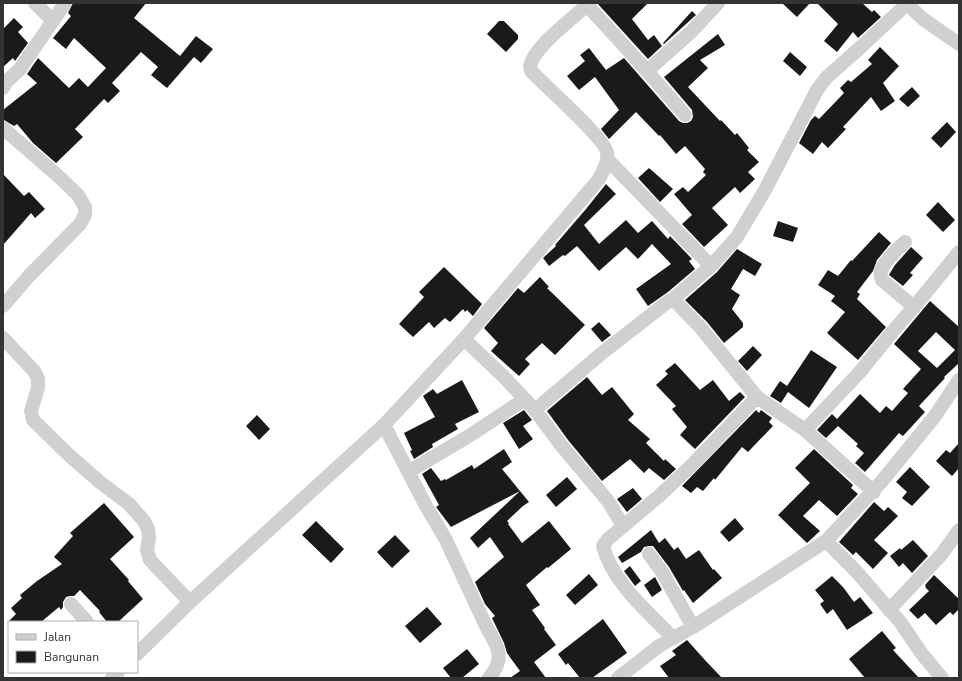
<svg xmlns="http://www.w3.org/2000/svg" width="962" height="681" viewBox="0 0 962 681" font-family="'Nunito Sans',sans-serif">
	<rect width="100%" height="100%" fill="#fff"/>
	<path fill="#1a1a1a" fill-rule="evenodd" d="M73,3H146L134,18L180,56L196,36L213,49L201,63L194,57L167,88L151,75L158,67L141,52L112,83L120,91L108,103L104,99L75,129L83,137L56,163L33,143L17,124L14,126L4,120L3,110L37,83L27,74L38,58L69,88L79,78L88,87L106,68L74,38L66,49L53,38L71,16L68,13Z
		M597,3H648L632,19L648,40L654,35L662,46L648,59Z
		M782,3H810L797,17Z
		M817,3H862L872,12L874,10L881,17L858,38L853,32L837,52L824,41L838,24Z
		M692,11L696,15L664,44L663,43Z
		M14,18L23,27L18,32L28,43L15,61L13,58L3,67V29Z
		M499,21H504L518,35V39L506,52L487,34Z
		M718,34L725,45L700,60L708,68L688,87L720,121L721,120L735,135L737,133L749,148L747,150L759,162L748,172L755,179L740,193L735,187L712,208L728,225L704,247L682,224L692,215L674,194L683,187L688,192L706,175L703,172L705,169L685,146L676,154L660,135L659,136L636,112L609,139L601,129L619,110L595,77L579,90L567,76L585,61L580,55L589,48L606,70L624,58L679,121L683,123H687L691,121L693,117L692,110L664,77Z
		M880,47L899,66L883,83L895,101L881,111L871,97L843,127L846,129L828,148L822,142L813,154L799,143L811,120L815,116L819,119L844,93L840,88L848,80L851,82L872,64L868,60Z
		M790,52L807,67L800,76L783,61Z
		M912,87L920,96L908,107L899,99Z
		M947,122L956,132L941,148L931,138Z
		M649,168L673,189L660,202L638,178Z
		M3,174L24,196L29,192L45,209L35,218L31,213L3,245Z
		M606,184L616,194L584,225L599,244L626,220L638,233L652,221L668,239L670,236L692,259L689,261L695,269L668,292L648,306L636,289L671,264L652,244L638,259L626,247L599,271L577,246L565,256L563,255L549,266L543,258L556,246L555,245L586,209Z
		M938,202L955,220L943,232L926,215Z
		M778,221L798,228L793,242L773,236Z
		M879,232L891,243L877,260L873,271L857,292L860,294L857,299L886,327L858,360L827,333L845,312L831,301L835,296L818,285L828,270L838,276L851,260L852,261Z
		M911,247L923,258L910,273L913,275L903,286L889,275L890,273L895,265Z
		M737,249L762,264L755,276L743,269L731,289L740,295L732,309L743,323V327L724,343L707,322L685,300L717,272Z
		M444,267L482,304L473,316L467,310L465,312L463,309L450,322L445,318L434,328L429,322L413,337L399,324L424,297L419,292Z
		M540,277L549,287L547,288L585,325L555,355L542,343L525,359L530,364L519,376L491,351L498,343L484,328L518,288L524,293Z
		M930,301L959,327V363L944,377L945,378L919,406L925,412L903,436L899,433L865,472L855,463L864,453L856,446L858,444L838,426L826,438L817,430L832,414L837,419L860,394L880,413L886,406L892,411L908,393L903,389L921,369L894,344ZM936,332L955,350L937,368L918,351Z
		M599,322L611,335L602,342L591,329Z
		M753,346L762,355L747,371L738,361Z
		M811,350L837,367L809,408L788,392L781,403L770,396L780,381L787,386Z
		M675,363L700,390L713,380L729,401L740,392L745,397L695,449L680,435L687,427L672,409L676,406L656,385L668,374L665,371Z
		M587,377L602,395L612,387L634,414L628,420L650,439L646,443L664,461L665,459L676,469L664,480L649,468L644,473L630,459L602,481L568,440L547,411Z
		M462,380L479,412L455,424L458,429L432,444L433,447L414,459L410,451L412,450L404,433L435,417L423,396L433,389L437,394Z
		M524,410L532,420L523,426L533,439L519,449L503,423Z
		M756,410L759,413L761,410L772,418L769,422L773,426L748,452L742,447L715,480L714,478L703,491L697,487L691,493L682,486Z
		M257,415L270,429L259,440L246,426Z
		M959,443V468L952,476L936,461L946,450L950,453Z
		M504,449L512,462L502,469L520,491L451,527L436,507L439,505L422,474L431,468L441,481L445,479L446,480L472,465L474,469Z
		M814,449L853,485L851,488L858,494L837,516L819,500L803,516L820,531L807,543L778,515L810,483L795,468Z
		M910,467L930,487L912,506L902,498L907,492L896,482Z
		M567,477L577,489L556,507L546,495Z
		M633,488L642,499L627,512L617,499Z
		M520,491L529,502L523,506L507,521L509,523L508,524L522,543L549,521L571,549L548,568L547,567L526,585L540,605L532,610L545,628L544,629L556,645L534,662L546,678H510L520,671L507,653L504,643L492,618L495,616L485,604L475,582L504,557L490,537L478,548L470,538Z
		M874,502L884,511L888,507L898,516L874,540L888,553L873,569L856,552L853,555L839,542Z
		M104,503L134,537L110,559L129,580L128,581L143,599L118,622H107L99,612L100,611L80,590L74,596H70L66,597L63,602V607L61,610L59,607L41,622H8L16,614L11,608L22,598L20,595L37,581L62,564L54,557L73,536L70,533Z
		M735,518L744,529L729,542L720,532Z
		M316,521L344,549L331,563L302,535Z
		M651,530L659,543L665,538L674,550L678,547L686,559L699,550L713,570L714,569L722,578L693,603L684,590L683,591L669,567L653,546H649L644,547L641,552L622,563L618,557Z
		M395,535L410,551L392,568L377,552Z
		M913,540L928,556L912,573L903,563L899,567L890,556L900,548L901,550Z
		M630,566L641,581L635,586L624,571Z
		M589,574L598,585L575,605L566,595Z
		M934,575L959,599V609L953,615L950,612L936,625L925,613L918,619L909,610L929,591L925,587L926,586L925,585Z
		M832,576L843,587L854,602L860,597L873,613L847,630L833,609L827,614L820,604L824,601L815,590Z
		M655,577L662,590L652,597L644,585Z
		M427,607L442,624L420,643L405,626Z
		M603,619L627,653L592,678H580L568,663L566,665L558,654Z
		M882,631L896,648L893,650L919,678H865L849,659Z
		M687,640L704,659L722,678H669L660,666L676,655L672,651Z
		M467,649L479,664L462,678H451L443,668Z"/>
	<g fill="none" stroke-linecap="round" stroke-linejoin="round">
		<path stroke="#d0d0d0" stroke-width="14" d="M35,3L53,21
			M906,3L923,19L959,44
			M587,5L647,71L685,115
			M647,71L691,32L718,3
			M3,88L7,81L20,69L65,3
			M3,128L57,175L78,195L85,207V215L80,224L29,276L3,306
			M607,159L711,266
			M673,299L701,328L757,397L805,430L874,492
			M914,307L959,252
			M3,338L34,371L38,379V388L31,411L33,420L70,456L101,483L129,504L144,521L148,529L149,538L147,550L150,560L190,602
			M464,339L504,377L535,410L561,445L608,501L623,526
			M535,410L602,353L665,304L673,299L711,266L737,237L765,190L817,90L827,77L863,45L908,3
			M384,425L426,506L446,540L486,626C498,647 506,658 489,678
			M805,430L859,373L893,331L914,307L882,280C875,268 897,250 905,242
			M408,472L469,436L525,399
			M826,541L855,570L901,623L922,654L942,678
			M649,554L662,572L693,627
			M71,604L87,622
			M889,610L941,555L959,530
			M673,638C648,612 612,582 603,546L608,539L659,496L692,465L757,397
			M137,654L190,602L384,425L464,339L599,179C603,171 609,162 607,153C606,140 551,91 539,79L531,71L530,66C535,45 573,19 589,3
			M112,678L118,672
			M618,678L659,646L693,627L826,541L882,481L935,416L959,380"/>
	</g>
	<rect width="962" height="681" fill="none" stroke="#333333" stroke-width="8"/>
	<rect x="8" y="621" width="130" height="52" fill="#ffffff" stroke="#adadad"/>
	<rect x="16" y="634" width="20" height="6" fill="#d0d0d0" stroke="#adadad"/>
	<text x="44" y="641" font-size="12" fill="#333333">Jalan</text>
	<rect x="16" y="651" width="20" height="12" fill="#1a1a1a" stroke="#adadad"/>
	<text x="44" y="661" font-size="12" fill="#333333">Bangunan</text>
</svg>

**Task requirements**: Out of the lines in the listing, count the ones with the word "font", then give only the number.

**Solution**: 3